Chart Run: 01-01-01-04-04-06-04-04-06-09-13-16-17-28-31 (15 weeks)

Time for another big UK hit now, as we move to Yeah Yeah by electro house duo Bodyrox, with vocals provided from Luciana. It is also of course the D. Ramirez edit which became popular and which I also loved. For a brief period this type of song was a popular and familiar sound, I put it in the same bracket as the likes of Mason - Exceeder and Fedde Le Grande - Put Your Hands Up For Detroit, which climbed to the UK #1 in the week Yeah Yeah was #2. Whilst I liked most of this type of track to some extent, Yeah Yeah was comfortably the standout of them for me, largely down to the bolshy, shouty vocal provided by Luciana which elevated it from a good song to a great one. It was certainly something I loved being such a big hit.

I definitely don't like this as much as I did back in 2006, but it's definitely nice to hear whenever I do, Luciana's vocal still definitely elevating it.

2026 Rating: 8/10

Songs kept from #1: Air Traffic - Never Even Told Me Her Name, The Good, The Bad & The Queen - Herculean, Snow Patrol feat. Martha Wainwright - Set The Fire To The Third Bar

A trio of excellent songs kept off the top here. Air Traffic were a short lived indie pop band who had a few good singles in 2006-7, Never Even Told Me Her Name the one of these I'd still listen to most and got a long 13 week stint in the top 10 as it bounced up and down within it until the end of January. The Good, The Bad & The Queen were a Damon Albarn fronted 'supergroup' made up of various successful musicians and released a self-titled album I loved for a time in 2007, Herculean was the standout of this but all of the singles from it made the top 10. Finally, the best of the three and one of the songs of 2006 I still listen to the most, Set The Fire To The Third Bar by Snow Patrol with Martha Wainwright as a guest vocalist.
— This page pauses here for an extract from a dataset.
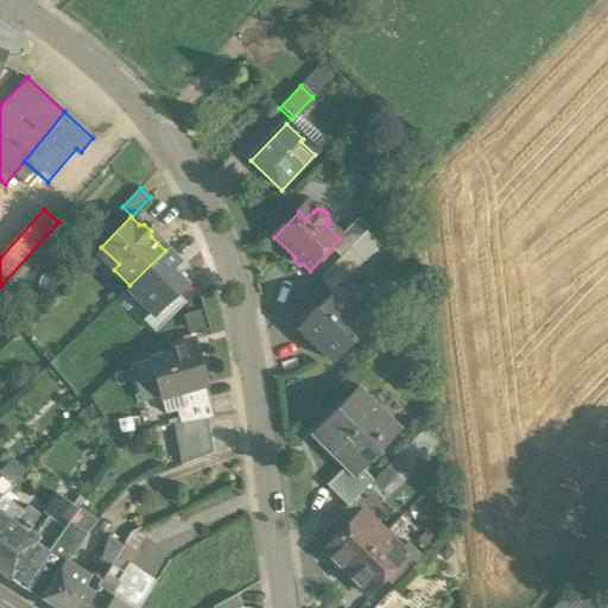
[(96,252),(114,270),(119,264),(101,247),(96,252)]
It's the song of Snow Patrol's I'd now call a career highlight, a phenomenal beautiful duet by both vocalists - it's the one of this trio I'd now change, especially as Yeah Yeah already had a fortnight at the top.

It was a huge week for releases when Yeah Yeah entered, with it being one of were 18 new entries in the chart, and there were 15 that made the UK top 40 (though a couple were already in there from downloads only prior to their 'official' release), the main highlight (although took a while to get going for me) is Gossip - Standing In The Way of Control. A lot of mine were fairly small indie bands following up previous songs I'd liked - The Sunshine Underground, Young Knives, Peter, Bjorn & John - or ones which were just starting and would have more success, for me and in the UK, later on - The Horrors, Panic! At The Disco, Klaxons. In the latter fortnight Beyonce got her biggest hit (so far) with Irreplaceable, and CSS, a very 2006/7 indie disco band, got their first hit with Alala.


Haven't thought of 'Yeah Yeah' for a long while! Still good but I think it hasn't aged as well as 'Put Your Heads Up For Detroit' (that one I still remember every now and then).